• TASK OBJECTIVE:
The output is the lines below from the one with "cells demonstrate moderate" through the one with "non-Hodgkin's type, Low", both included, printed exactly and with no other line.

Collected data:
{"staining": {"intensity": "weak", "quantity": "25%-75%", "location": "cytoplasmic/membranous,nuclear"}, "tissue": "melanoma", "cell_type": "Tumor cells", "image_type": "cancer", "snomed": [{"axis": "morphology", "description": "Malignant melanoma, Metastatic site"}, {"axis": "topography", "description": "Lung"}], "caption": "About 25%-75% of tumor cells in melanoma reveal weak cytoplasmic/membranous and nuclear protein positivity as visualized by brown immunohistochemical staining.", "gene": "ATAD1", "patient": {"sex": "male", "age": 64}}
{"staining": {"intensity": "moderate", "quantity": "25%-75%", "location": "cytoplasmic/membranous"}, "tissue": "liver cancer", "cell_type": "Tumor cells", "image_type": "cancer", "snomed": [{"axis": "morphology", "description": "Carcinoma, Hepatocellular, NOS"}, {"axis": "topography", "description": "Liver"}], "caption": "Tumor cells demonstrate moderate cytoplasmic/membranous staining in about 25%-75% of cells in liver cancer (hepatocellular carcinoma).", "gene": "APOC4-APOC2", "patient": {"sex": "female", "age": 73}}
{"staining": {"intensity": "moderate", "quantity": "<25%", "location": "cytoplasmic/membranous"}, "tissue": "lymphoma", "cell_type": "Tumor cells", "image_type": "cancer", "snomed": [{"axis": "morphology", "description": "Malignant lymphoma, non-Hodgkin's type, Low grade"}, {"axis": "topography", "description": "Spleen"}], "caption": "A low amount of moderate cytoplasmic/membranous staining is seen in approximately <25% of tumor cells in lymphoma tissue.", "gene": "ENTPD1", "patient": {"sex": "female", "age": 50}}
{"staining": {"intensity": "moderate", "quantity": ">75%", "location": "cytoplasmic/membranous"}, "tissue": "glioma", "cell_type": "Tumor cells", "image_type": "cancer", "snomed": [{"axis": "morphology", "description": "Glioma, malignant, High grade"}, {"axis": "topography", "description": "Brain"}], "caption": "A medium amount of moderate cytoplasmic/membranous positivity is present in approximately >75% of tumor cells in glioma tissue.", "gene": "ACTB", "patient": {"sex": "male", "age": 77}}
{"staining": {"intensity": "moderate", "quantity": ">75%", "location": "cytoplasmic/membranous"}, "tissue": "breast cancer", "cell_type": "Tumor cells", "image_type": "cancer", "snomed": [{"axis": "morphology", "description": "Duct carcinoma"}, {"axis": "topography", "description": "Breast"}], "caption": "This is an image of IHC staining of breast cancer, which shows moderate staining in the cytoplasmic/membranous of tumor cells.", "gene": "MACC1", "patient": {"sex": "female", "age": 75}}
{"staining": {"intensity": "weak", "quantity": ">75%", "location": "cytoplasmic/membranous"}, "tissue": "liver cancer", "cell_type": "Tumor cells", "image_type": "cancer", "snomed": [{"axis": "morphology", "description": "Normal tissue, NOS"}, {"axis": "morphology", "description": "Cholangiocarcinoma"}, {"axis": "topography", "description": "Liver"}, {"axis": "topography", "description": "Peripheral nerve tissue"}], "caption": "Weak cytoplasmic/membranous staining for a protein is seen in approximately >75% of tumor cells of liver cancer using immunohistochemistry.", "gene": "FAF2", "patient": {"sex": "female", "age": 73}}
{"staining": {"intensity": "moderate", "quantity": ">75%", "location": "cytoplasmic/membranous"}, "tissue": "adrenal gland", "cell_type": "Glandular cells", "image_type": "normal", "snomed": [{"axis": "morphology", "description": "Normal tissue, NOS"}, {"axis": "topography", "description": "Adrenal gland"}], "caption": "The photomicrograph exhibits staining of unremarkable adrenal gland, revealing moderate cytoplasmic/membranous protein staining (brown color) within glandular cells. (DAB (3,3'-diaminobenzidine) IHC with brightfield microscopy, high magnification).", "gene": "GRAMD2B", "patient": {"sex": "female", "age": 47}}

• SOLUTION BELOW:
{"staining": {"intensity": "moderate", "quantity": "25%-75%", "location": "cytoplasmic/membranous"}, "tissue": "liver cancer", "cell_type": "Tumor cells", "image_type": "cancer", "snomed": [{"axis": "morphology", "description": "Carcinoma, Hepatocellular, NOS"}, {"axis": "topography", "description": "Liver"}], "caption": "Tumor cells demonstrate moderate cytoplasmic/membranous staining in about 25%-75% of cells in liver cancer (hepatocellular carcinoma).", "gene": "APOC4-APOC2", "patient": {"sex": "female", "age": 73}}
{"staining": {"intensity": "moderate", "quantity": "<25%", "location": "cytoplasmic/membranous"}, "tissue": "lymphoma", "cell_type": "Tumor cells", "image_type": "cancer", "snomed": [{"axis": "morphology", "description": "Malignant lymphoma, non-Hodgkin's type, Low grade"}, {"axis": "topography", "description": "Spleen"}], "caption": "A low amount of moderate cytoplasmic/membranous staining is seen in approximately <25% of tumor cells in lymphoma tissue.", "gene": "ENTPD1", "patient": {"sex": "female", "age": 50}}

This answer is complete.